TASK INSTRUCTIONS:
- A) In the passage about quitting work to care for a grandmother, how long after her attack did the grandmother die?
- B) List each recurring dream scenario described in the passage about quitting work to care for a grandmother.
- C) Please pick up the passage about quitting work to care for a grandmother after its final sentence and keep writing it.
-------- SUPPLIED TEXT --------
Resolved? My heart disputed. My grandmother had stopped communicating. A stoic upbringing insisted I accept that people died and suffered illnesses. The living shouldered their responsibilities and got on with things. I didn’t fail. I quit for a higher purpose, taking responsibility for my grandmother, my time surely better spent caring for family.

The dreams started immediately—repetitive, haunting scenarios of that last project at the office—the deadline approached and I wouldn’t be ready, endless squiggling lines of doodles heading nowhere, and yes, even occasionally that old standby of being naked and vulnerable at my desk.

Living on savings, I assured myself chances of getting another job would increase at the beginning of the next year after Grandma had time to recuperate, in reality, terrified of putting  myself back out there and in denial about my grandmother’s prognosis. She died quietly two months after her attack, three months after Grandpa. At the time, I would have sworn it had been at least six.
-------- DATASET EXCERPTS --------
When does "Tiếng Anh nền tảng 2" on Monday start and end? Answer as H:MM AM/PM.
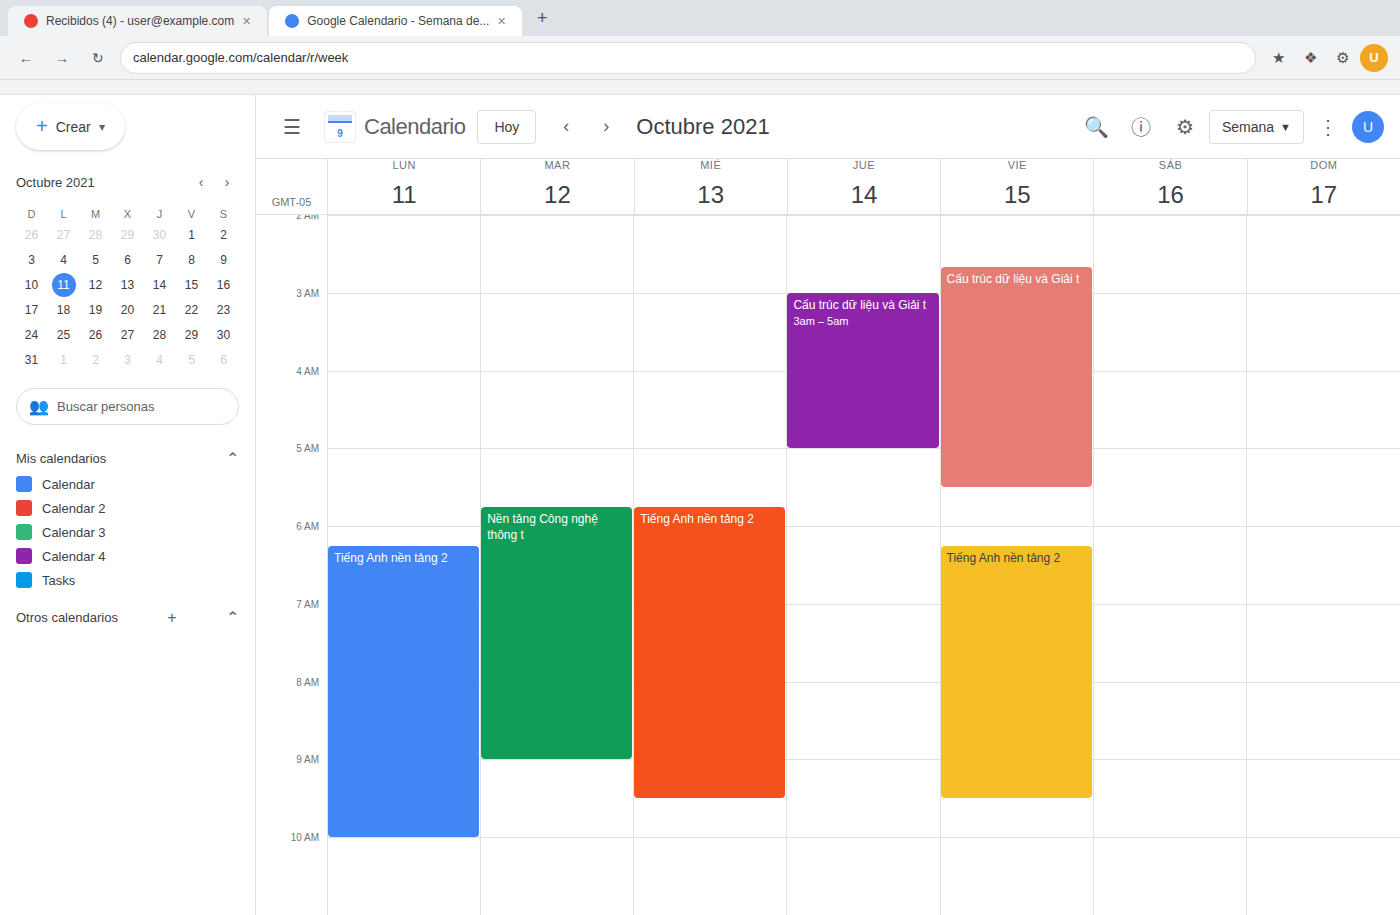
6:15 AM to 10:00 AM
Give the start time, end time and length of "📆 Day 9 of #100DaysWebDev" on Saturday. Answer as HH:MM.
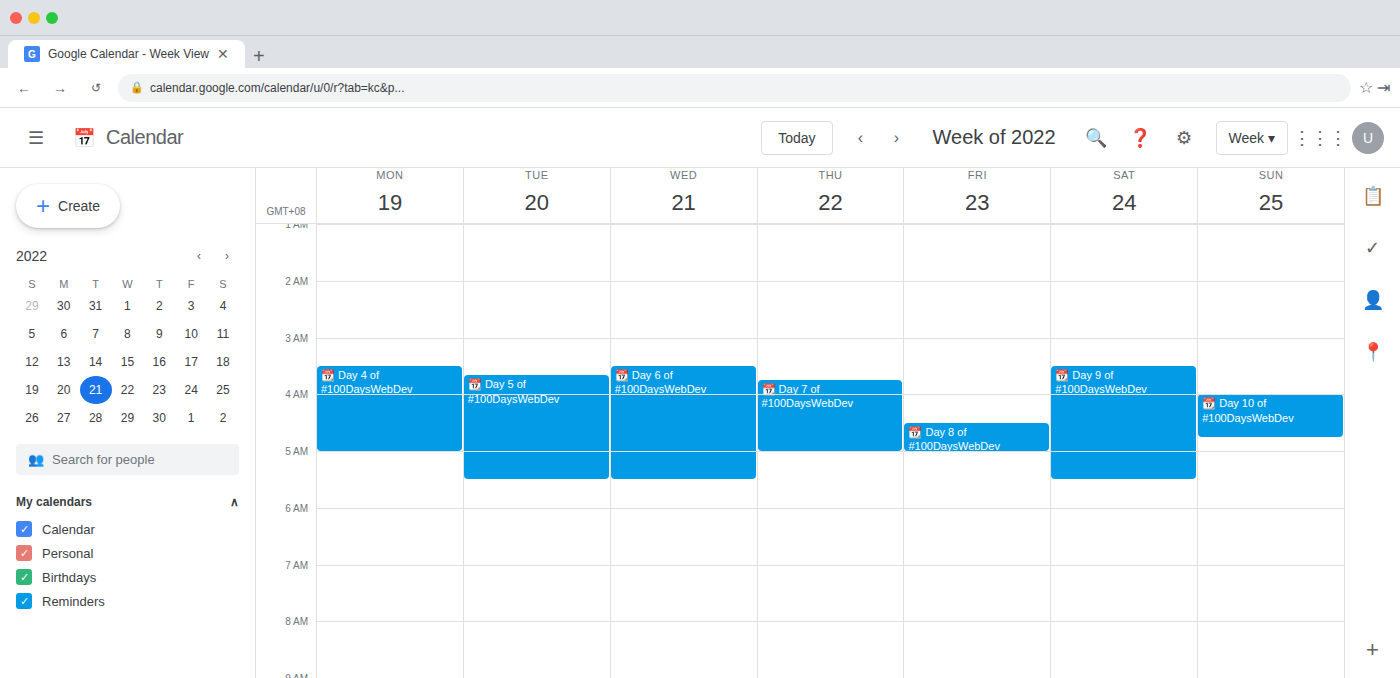
03:30 to 05:30, 2 hours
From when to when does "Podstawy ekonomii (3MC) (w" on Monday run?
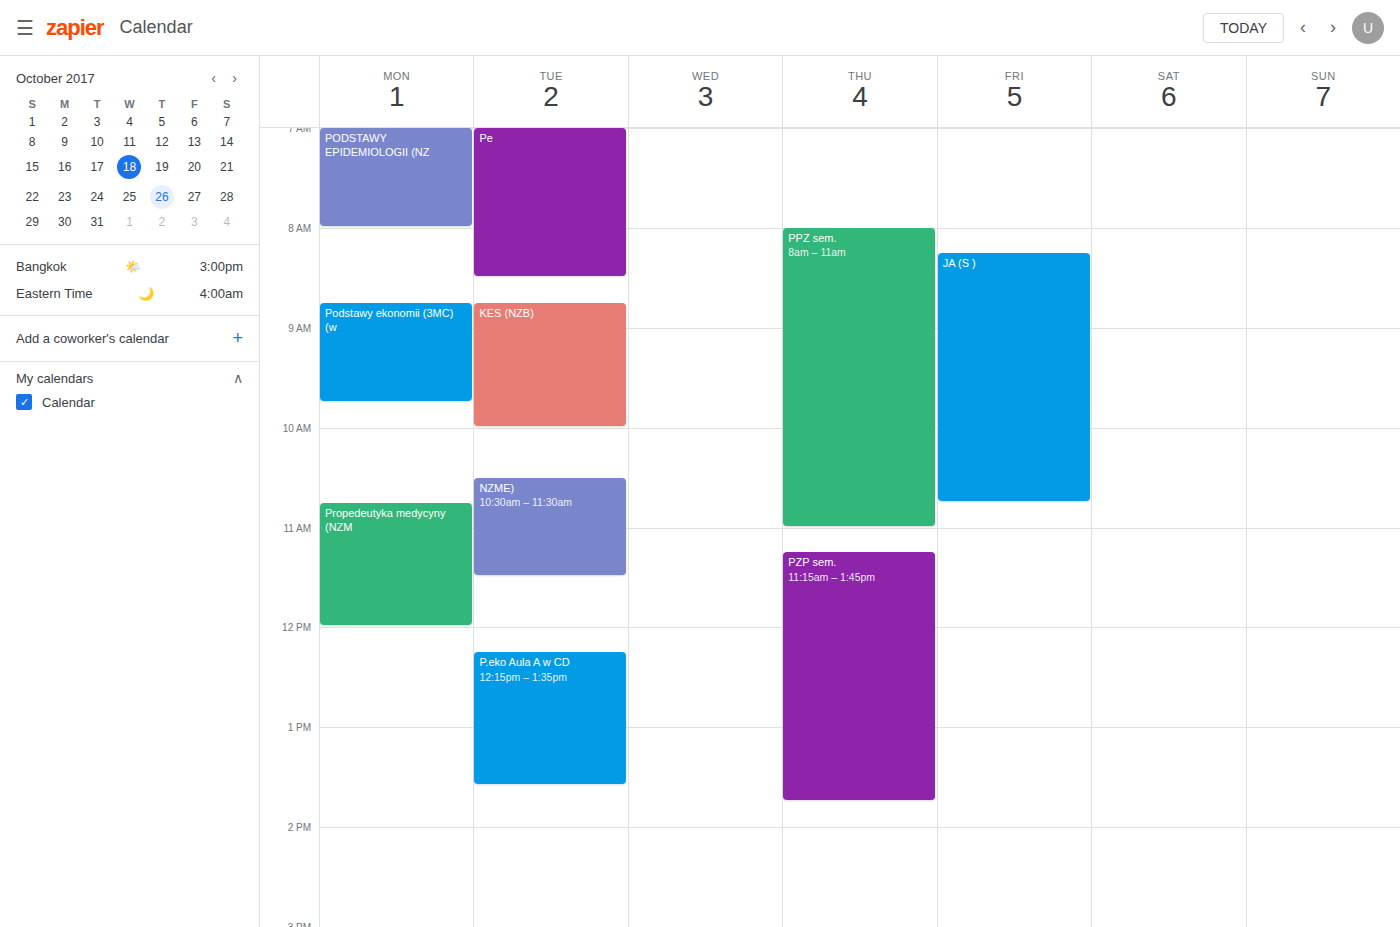
8:45 AM to 9:45 AM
--------
SOLVED PROBLEMS:
- A) Two months after her attack.

- B)
- The deadline approaching and the narrator not being ready
- Endless squiggling lines of doodles heading nowhere
- Being naked and vulnerable at the desk

- C)
What I’m Reading

I finished the Writer’s Digest Grammar Desk Reference. Way too much information to take in at one reading, though the writing style deliberately aims at helping the reader to retain it. I’m going back to another draft of my novel The Devoted of Imshalel this week with all these probable corrections I need to make buzzing in my head. Good thing I enjoy revising. Some of what I’ve learned is obvious when comparing earlier posts to more recent ones.